### Excerpted passage
As I said, the code throws the error even on a basic design. Having taken out most of our custom code, this is the basics of the setup. Sorry that I'm cutting here, so not all variable declarations etc will be included, however the code does work and all that stuff is in the real code:

Cluster controller. This is a cleaned-up version of what is started on the command line.

cluster = require('cluster');
path = require('path');
fs = require('fs');
app = require('./nodeApi');
_ = require('underscore');
nodeUtil = require(./nodeUtil);

process.on('uncaughtException', function(err) {
  var stamp;
  stamp = new Date();
  console.log("***************************** Exception Caught, " + stamp);
  return console.log("Exception is:", err);
});

if (cluster.isMaster) {
  if ((nodeUtil.isLiveServer() || nodeUtil.isCluster()) && process.env.IS_CLUSTER !== '0') {
    numCPUs = require("os").cpus().length - 2;
    if (numCPUs <= 0) {
      numCPUs = 1;
    }
  } else {
    numCPUs = 1;
  }
  console.log("Forking " + numCPUs + " workers...");
  for (i = _i = 1; 1 <= numCPUs ? _i <= numCPUs : _i >= numCPUs; i = 1 <= numCPUs ? ++_i : --_i) {
    worker = cluster.fork();
  }
} else {
  app.start();
}

nodeWorker code. Using Express and a simple route to serve a request. Request is wrapped in a callback if jsonp is used (for our testing with ajax, this was needed)

(function() {
  var crypto, express, fs, modroot, path, staticroot, _;
  express = require('express');
  _ = require('underscore');
  fs = require('fs');
  path = require('path');

  module.exports.start = function() {
    logFile = fs.createWriteStream("" + logpath + "/access.log", {
      flags: 'a'
    });

    app = express.createServer();

    app.configure(function() {
      app.use(express.logger({
        stream: logFile,
        format: ':remote-addr - [:date] - ":method :url HTTP/:http-version" :status :res[content-length] ":referrer" :response-time ms'
      }));
      app.use(express.errorHandler({
        dumpExceptions: true,
        showStack: true
      }));
      app.use(express.cookieParser());
      app.use(express.bodyParser());
      app.use(express.session({
        secret: "ourMemStoreSecret",
        cookie: {
          domain: ".ourdomain.com"
        },
        maxAge: new Date(Date.now() + 7200000),
        // The store WAS a redis store.  I took it out to eliminate redis as the issue.  We don't use sessions anyway.
        store: new require('express').session.MemoryStore({
          reapInterval: 60000 * 15
        })
      }));
      app.use(express["static"](staticroot));
      app.set('view engine', 'underscore');  // For our template rendering.  Not used in this test.

Extracted records
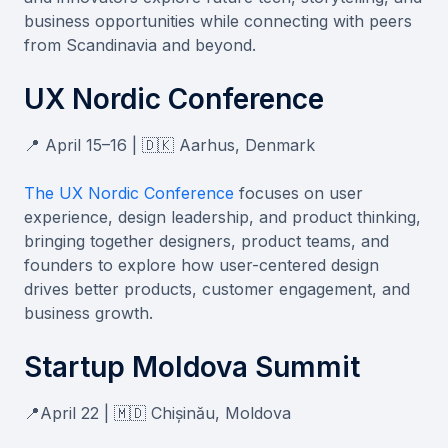
business opportunities while connecting with peers
from Scandinavia and beyond.
UX Nordic Conference
📍 April 15–16 | 🇩🇰 Aarhus, Denmark
The UX Nordic Conference
focuses on user
experience, design leadership, and product thinking,
bringing together designers, product teams, and
founders to explore how user-centered design
drives better products, customer engagement, and
business growth.
Startup Moldova Summit
📍April 22 | 🇲🇩 Chișinău, Moldova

### Exercise
Reproduce the part of the Node.js cluster post that runs from "nodeWorker code. Using" down to "this was needed)", copying it word for word.

### Task output
nodeWorker code. Using Express and a simple route to serve a request. Request is wrapped in a callback if jsonp is used (for our testing with ajax, this was needed)